Matthews , 675 F.Supp.2d at 185. "[D]ue process is flexible and calls for such procedural protections as the particular situation demands.'" Int'l Union v. Clark , 706 F.Supp.2d 59, 68 (D.D.C. 2010) (quoting Morrissey v. Brewer , 408 U.S. 471, 481 (1972)).

Courts consider three factors in deciding whether due process has been provided: "[f]irst, the private interest that will be affected by the official action; second, the risk of an erroneous deprivation of such interest through the procedures used, and the probable value, if any, of additional or substitute procedural safeguards; and finally, the Government's interest, including the function involved and the fiscal and administrative burdens that the additional or substitute procedural requirement would entail."

Int'l Union , 706 F.Supp.2d at 68 (quoting Mathews , 424 U.S. at 335).

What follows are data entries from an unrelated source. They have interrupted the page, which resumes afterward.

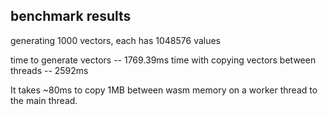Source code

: ## benchmark results
generating 1000 vectors, each has 1048576 values

time to generate vectors -- 1769.39ms
time with copying vectors between threads -- 2592ms

It takes ~80ms to copy 1MB between wasm memory on a worker thread to the main thread.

Assuming that Holloway had a property interest in his employment, an issue essentially unaddressed by the parties, the question is whether Holloway received adequate process before his employment was terminated. See Tabb v. Dist. of Columbia , 605 F.Supp.2d 89, 97 (D.D.C. 2009). Here, Holloway received a letter informing him of the proposal to terminate his employment and the basis for that proposal, and a formal hearing before a neutral (Carter) where Holloway was allowed to both present evidence and to bring a union representative on his behalf. Holloway does not provide any authority showing that the level of process he received is insufficient. He does not dispute that he received pre-termination notice and a hearing, and he does not contest the strong interest that the District of Columbia has in employing reliable workers. See Pl.'s Opp'n at 14; O'Donnell v. Barry , 148 F.3d 1126, 1133 (D.C. Cir. 1998). Holloway argues that his removal was similar to the plaintiff's removal described in the opinion in Thompson v. Dist. of Columbia , 530 F.3d 914 (D.C. Cir. 2008). However, in Thompson, the District did not provide the plaintiff any process at all and did not "contend it afforded him sufficient process." Thompson , 530 F.3d at 920. Instead, the District transferred the plaintiff to a position that was going to be eliminated as part of a reduction in force, without providing notice of the transfer, or a process to challenge it. Id . Thus, that case provides no support for Holloway's position. Further, while Holloway complains that he received the notice that Carter's recommendation would be rejected too late to administratively challenge it, the letter informed him of his right to appeal his removal "through the negotiated grievance procedure of AFSCME Local 2091, " which allowed him ten days after learning of the termination to file a grievance. Def.'s Mem., Ex. 1; id., Ex. 11. Holloway does not dispute that he did not file a grievance in accordance with that procedure. "Plaintiffs cannot plausibly claim to have been deprived of due process, particularly where they have failed to fully take advantage of the process afforded to them by [a] CBA's grievance procedures." AFGE, Local 2741 v. Dist. of Columbia , 689 F.Supp.2d 30, 35 (D.D.C. 2009) (citing Yates v. Dist. of Columbia , 324 F.3d 724, 726 (D.C. Cir. 2003)).

CONCLUSION AND ORDER

Holloway has demonstrated the presence of a disputed issue of material fact that, if resolved in Holloway's favor, could support his claim that the District of Columbia interfered with his FMLA rights. However, the District has shown that it is entitled to judgment as a matter of law on Holloway's retaliation and due process claims. Therefore, it is hereby

ORDERED that the District of Columbia's motion [17] for summary judgment be, and hereby is, GRANTED in part and DENIED in part. Judgment is entered for the defendant on Holloway's retaliation and due process claims. The defendant's motion regarding the interference claim is denied. It is further

ORDERED that the parties appear for a scheduling conference on February 14, 2014 at 9:15 a.m.